Tony Crake
Some time in the mid 1990s I was allocated to the Research Dept. HDTV OB truck with its huge Cameras and 4 x D1 VTRs ( locked together to record mixer out uncompressed!)
We just went to look at things like “Gardeners World” … (see Dirty Work) … then it got a bit more ambitious we went to a Trade Exhibition to supply pictures for Philips HDTV CRTs in Central London. We were welcomed by nice people who were pleased to see the truck. The "TVs" had no loudspeakers or tuners – just a polished box with the 28 and 32 inch CRTs and "video In". I got some LS3 and some LS 5/9 out of stores. The riggers took them down in a Land Rover!
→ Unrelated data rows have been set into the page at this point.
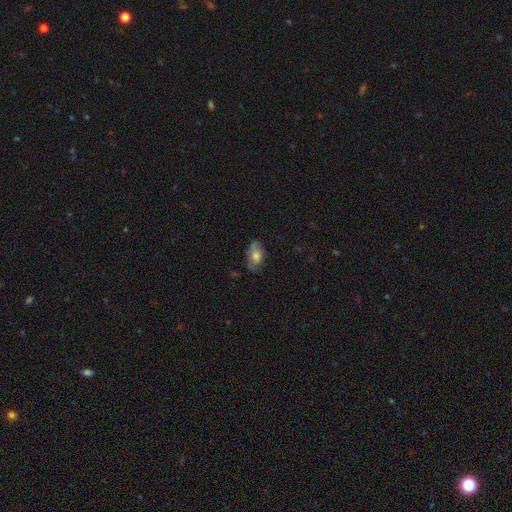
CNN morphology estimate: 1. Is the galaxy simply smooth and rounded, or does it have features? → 67% smooth, 25% featured or disk, 8% star or artifact.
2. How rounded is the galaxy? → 89% in between, 8% round, 3% cigar-shaped.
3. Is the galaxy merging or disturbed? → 64% none, 27% minor disturbance, 7% major disturbance, 2% merger.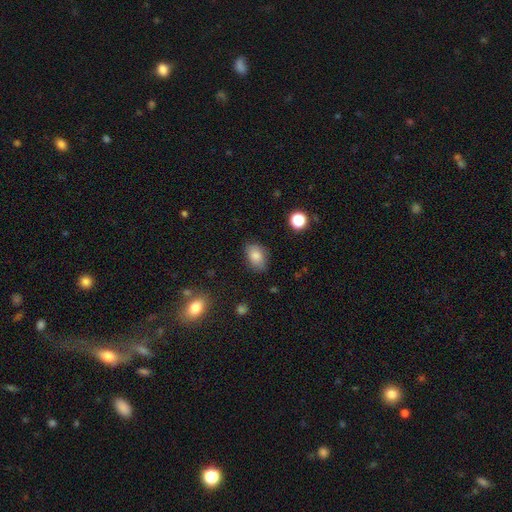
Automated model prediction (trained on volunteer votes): Smooth or featured? Predicted: smooth (p=0.83). How rounded? Predicted: in between (p=0.83). Merging? Predicted: none (p=0.79).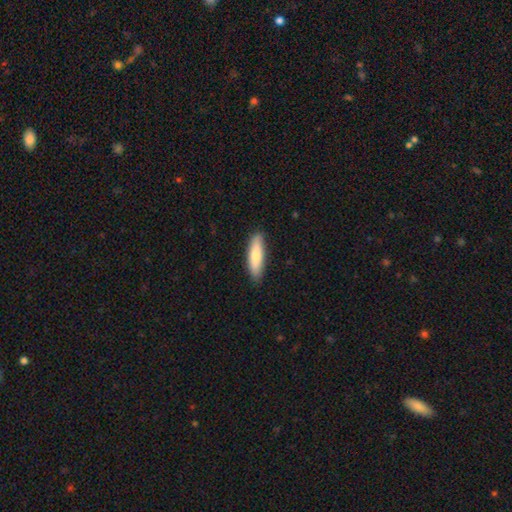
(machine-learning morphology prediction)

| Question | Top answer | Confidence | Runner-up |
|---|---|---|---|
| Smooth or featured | smooth | 78% | featured or disk (17%) |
The idea was the "Press" would be lectured by the "Men from Philips" and then there would be questions and then food and "drinkies" It all went well but the "Press" didn’t show too much interest in the CRTs ( they were of exceptional quality and resolution, but were to be the last of the line…before LED style flat screens took over) and they all wanted to know about the BBC Loudspeakers, of which I knew little!
It was an excellent day however by the time all the drinks had been consumed!
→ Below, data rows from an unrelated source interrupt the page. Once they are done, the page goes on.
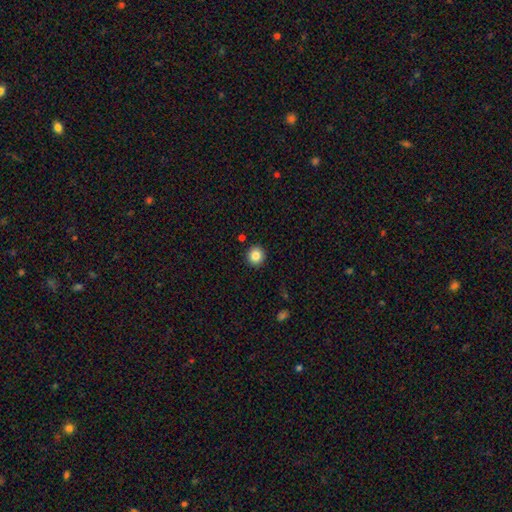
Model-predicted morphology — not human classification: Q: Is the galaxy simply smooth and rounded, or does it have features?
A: smooth — 85%.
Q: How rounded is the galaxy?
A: round — 90%.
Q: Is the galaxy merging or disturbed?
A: none — 91%.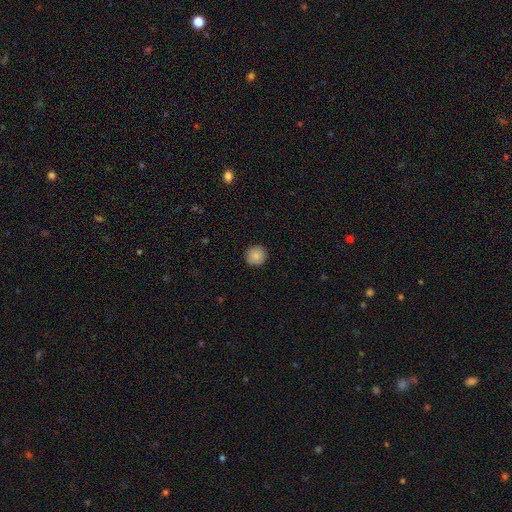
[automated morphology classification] smooth 88%, star or artifact 8%, featured or disk 4%. Down the decision tree: how rounded — round (94%); merging — none (92%).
The next day out was TVC … I was there to collect and plug up audio feeds… Day 1 we were to watch "Blue Peter" being created and Day 2 "French and Saunders". However it nearly didn’t happen… As the "Scanner" arrived through Frithville, it attracted a whole flock of "Suits" who had dressed specially for the occasion!
Parking was supposed to be between TC 3 and 4, sort of in the Ring Road Area… Quite a lot of Cables for the riggers to get in. After an hour they had got nowhere! The Shiny Suits didn’t want the truck HERE or HERE or HERE … Cables were not to be slung across HERE or HERE etc and so it went on!
The Rigger Supervisor, a hard leathery sort of chap who has seen off many a better class of "Suit" suddenly decided, after an hour, he had had enough …
"Look Pal… It seems to me you don’t want this truck parked here. Unless you sort yourselves out in the next five minutes, its going back to Kendal Avenue and there it will bloody well stay! "
Consternation amongst the Research Dept. boffins … they had invited the DG to see the HD in the afternoon ! A "Sensible Suit" soon appeared and shooed all the other cretins away and the rig at last commenced… It could only happen at TVC!
There are other "OBs at TVC" stories but that is the only one I attended!
Peter Cook
I can vouch for these stories of the HDTV trials, having been present at a three of those mentioned plus Wimbledon. There were two cameras available. I thought that it was 3 VTRs not 4.
I have a vague suspicion that the trade exhibition was somewhere towards the East End.
The potential for cinema projection was already envisaged and the quality of pictures (and sound) I remember blew us all away.
I recall, at the “Blue Peter” demo, the OB camera crew was only allowed to help rig and not to operate. The Prom was an OB obviously and Chris Eames and I were on camera. A two camera shoot is easy because if the red light is not on you know that you are next! Also it was shot in relatively wide angle as the (then) stunning resolution allowed the viewer to see a lot of detail in a wide shot. I also recall that the cameras were set up at Wimbledon. It soon became obvious that the format and definition was ideal for sport.
On camera cables, "short end Eddie" was renowned for rigs where cables were a couple of feet short BOTH ends! It did happen more than once.
Tony Crake
Whilst waiting for the HDTV truck to be finally cabled up in the Ring Road, I casually asked one of the Research Boffins how all this stuff would get to our homes…. I rather wished I had not ! It was way over my head …. but I gleaned it would be for 3 Channels and radiated from a purpose built up- link in Newcastle ! I was about to ask how regional opt outs would work? At that precise point it was announced the truck was powered up and such cables as were required reached the studio floor…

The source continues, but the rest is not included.